*Task requirements*: Exact copies of all the lines below are wanted, without a single picture.

╭─ Listed entries

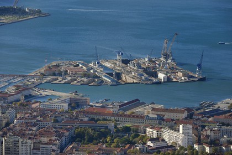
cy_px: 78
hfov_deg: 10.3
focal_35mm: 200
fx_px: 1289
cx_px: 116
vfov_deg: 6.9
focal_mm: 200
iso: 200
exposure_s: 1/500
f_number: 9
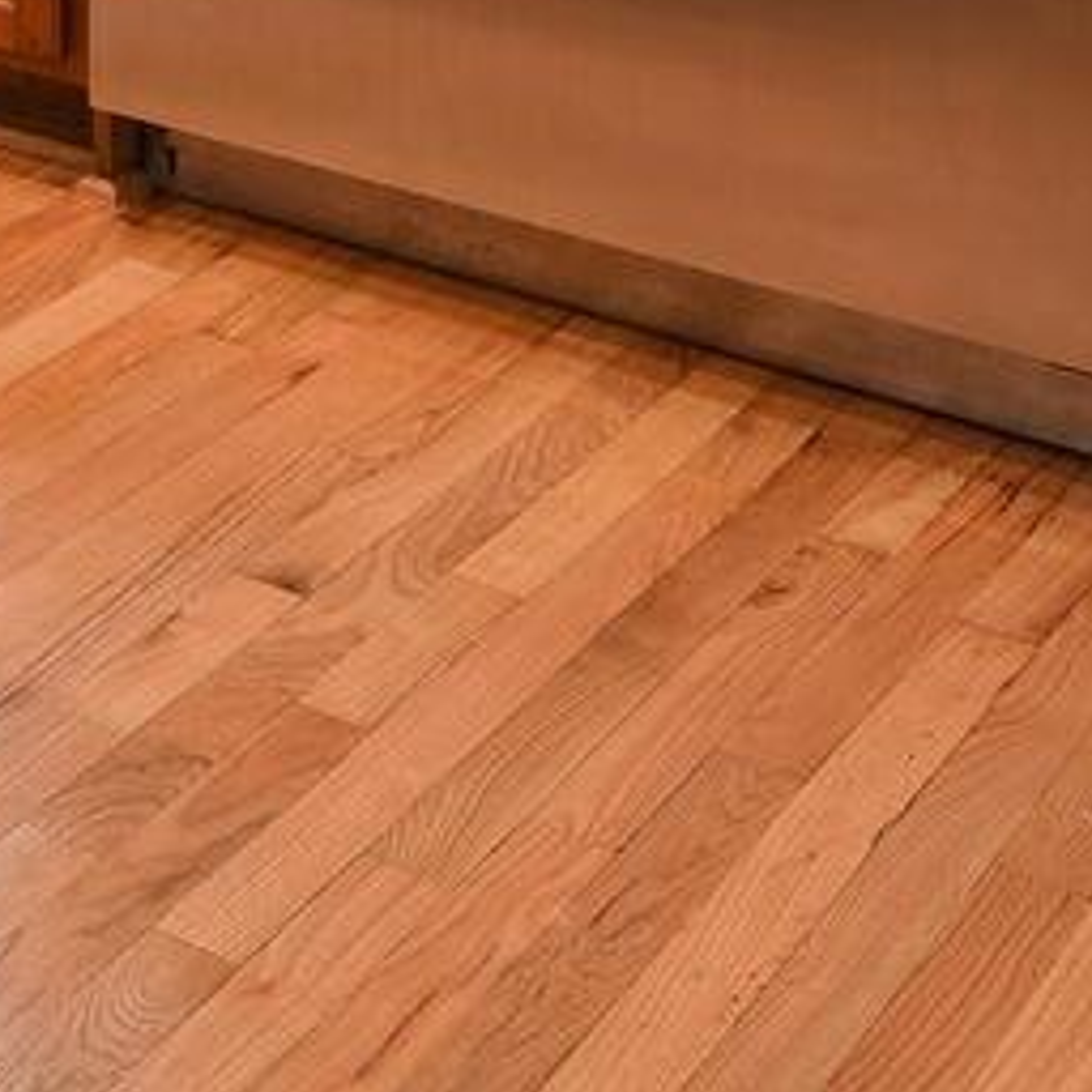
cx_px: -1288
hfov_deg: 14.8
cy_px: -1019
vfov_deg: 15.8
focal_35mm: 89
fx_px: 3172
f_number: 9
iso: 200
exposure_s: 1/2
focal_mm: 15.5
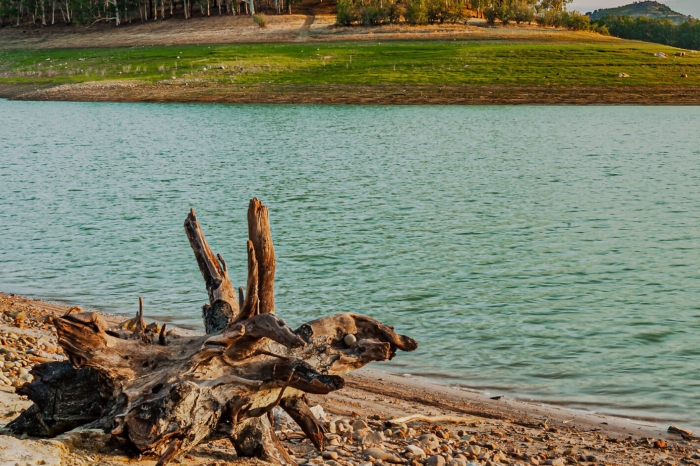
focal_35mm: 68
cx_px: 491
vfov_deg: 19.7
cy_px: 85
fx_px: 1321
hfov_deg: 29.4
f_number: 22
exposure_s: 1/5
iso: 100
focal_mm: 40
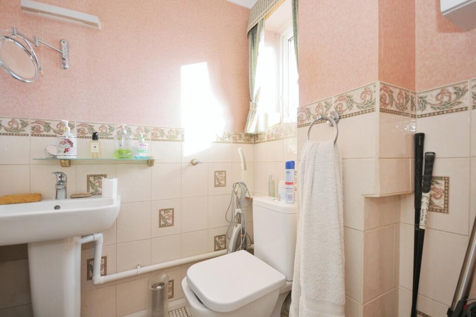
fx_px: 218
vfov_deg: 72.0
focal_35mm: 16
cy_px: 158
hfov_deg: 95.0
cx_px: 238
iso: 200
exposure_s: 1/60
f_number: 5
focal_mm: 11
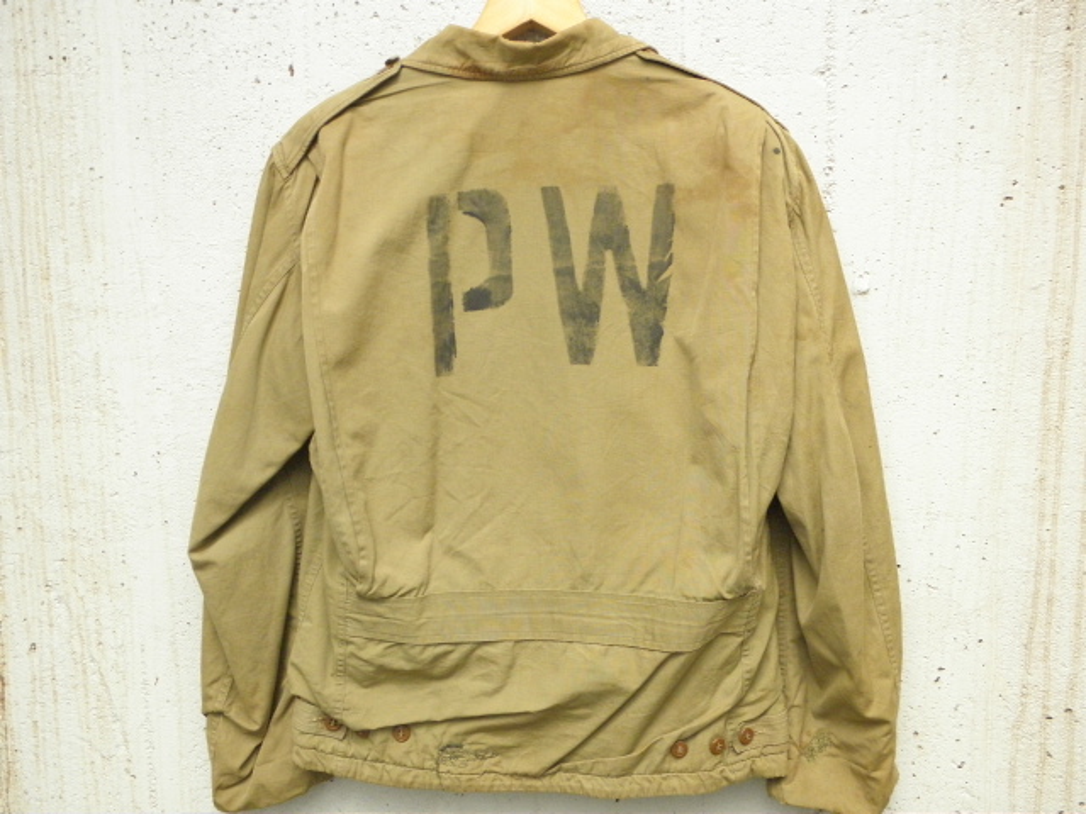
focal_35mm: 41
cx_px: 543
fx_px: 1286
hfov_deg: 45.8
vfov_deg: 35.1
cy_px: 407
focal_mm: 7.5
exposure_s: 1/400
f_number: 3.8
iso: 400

╰─

*Task answer*:
cy_px: 78
hfov_deg: 10.3
focal_35mm: 200
fx_px: 1289
cx_px: 116
vfov_deg: 6.9
focal_mm: 200
iso: 200
exposure_s: 1/500
f_number: 9
cx_px: -1288
hfov_deg: 14.8
cy_px: -1019
vfov_deg: 15.8
focal_35mm: 89
fx_px: 3172
f_number: 9
iso: 200
exposure_s: 1/2
focal_mm: 15.5
focal_35mm: 68
cx_px: 491
vfov_deg: 19.7
cy_px: 85
fx_px: 1321
hfov_deg: 29.4
f_number: 22
exposure_s: 1/5
iso: 100
focal_mm: 40
fx_px: 218
vfov_deg: 72.0
focal_35mm: 16
cy_px: 158
hfov_deg: 95.0
cx_px: 238
iso: 200
exposure_s: 1/60
f_number: 5
focal_mm: 11
focal_35mm: 41
cx_px: 543
fx_px: 1286
hfov_deg: 45.8
vfov_deg: 35.1
cy_px: 407
focal_mm: 7.5
exposure_s: 1/400
f_number: 3.8
iso: 400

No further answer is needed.